Try it: Make an exact copy of the listing, without images.

Supplied information:
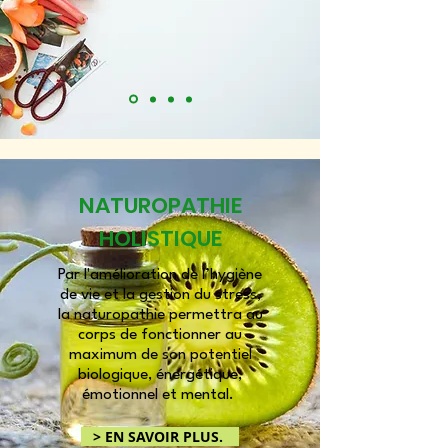
NATUROPATHIE
HOLISTIQUE
Par l'amélioration de l’hygiène
de vie et la gestion du stress,
la naturopathie permettra au
corps de fonctionner au
maximum de son potentiel
biologique, énergétique,
émotionnel et mental.
> EN SAVOIR PLUS.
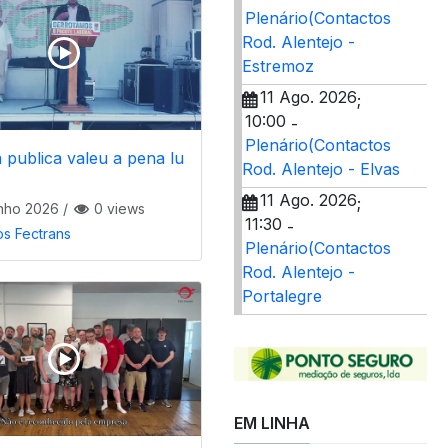
Plenário(Contactos
Rod. Alentejo -
Estremoz
11 Ago. 2026
;
10:00
-
Plenário(Contactos
 publica valeu a pena lu
Rod. Alentejo - Elvas
11 Ago. 2026
;
nho 2026
/
0 views
11:30
-
os Fectrans
Plenário(Contactos
Rod. Alentejo -
Portalegre
EM LINHA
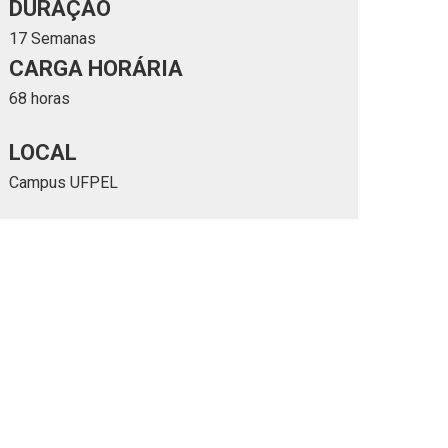
DURAÇÃO
17 Semanas
CARGA HORÁRIA
68 horas
LOCAL
Campus UFPEL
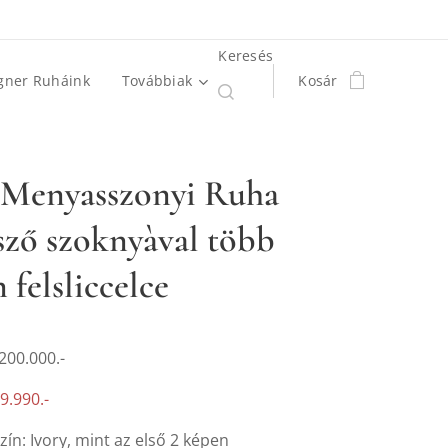
Keresés
gner Ruháink
Továbbiak
Kosár
 Menyasszonyi Ruha
sző szoknyàval több
 felsliccelce
 200.000.-
9.990.-
zín: Ivory, mint az első 2 képen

Solution to the problem:
NATUROPATHIE
HOLISTIQUE
Par l'amélioration de l’hygiène
de vie et la gestion du stress,
la naturopathie permettra au
corps de fonctionner au
maximum de son potentiel
biologique, énergétique,
émotionnel et mental.
> EN SAVOIR PLUS.
Plenário(Contactos
Rod. Alentejo -
Estremoz
11 Ago. 2026
;
10:00
-
Plenário(Contactos
 publica valeu a pena lu
Rod. Alentejo - Elvas
11 Ago. 2026
;
nho 2026
/
0 views
11:30
-
os Fectrans
Plenário(Contactos
Rod. Alentejo -
Portalegre
EM LINHA
DURAÇÃO
17 Semanas
CARGA HORÁRIA
68 horas
LOCAL
Campus UFPEL
Keresés
gner Ruháink
Továbbiak
Kosár
 Menyasszonyi Ruha
sző szoknyàval több
 felsliccelce
 200.000.-
9.990.-
zín: Ivory, mint az első 2 képen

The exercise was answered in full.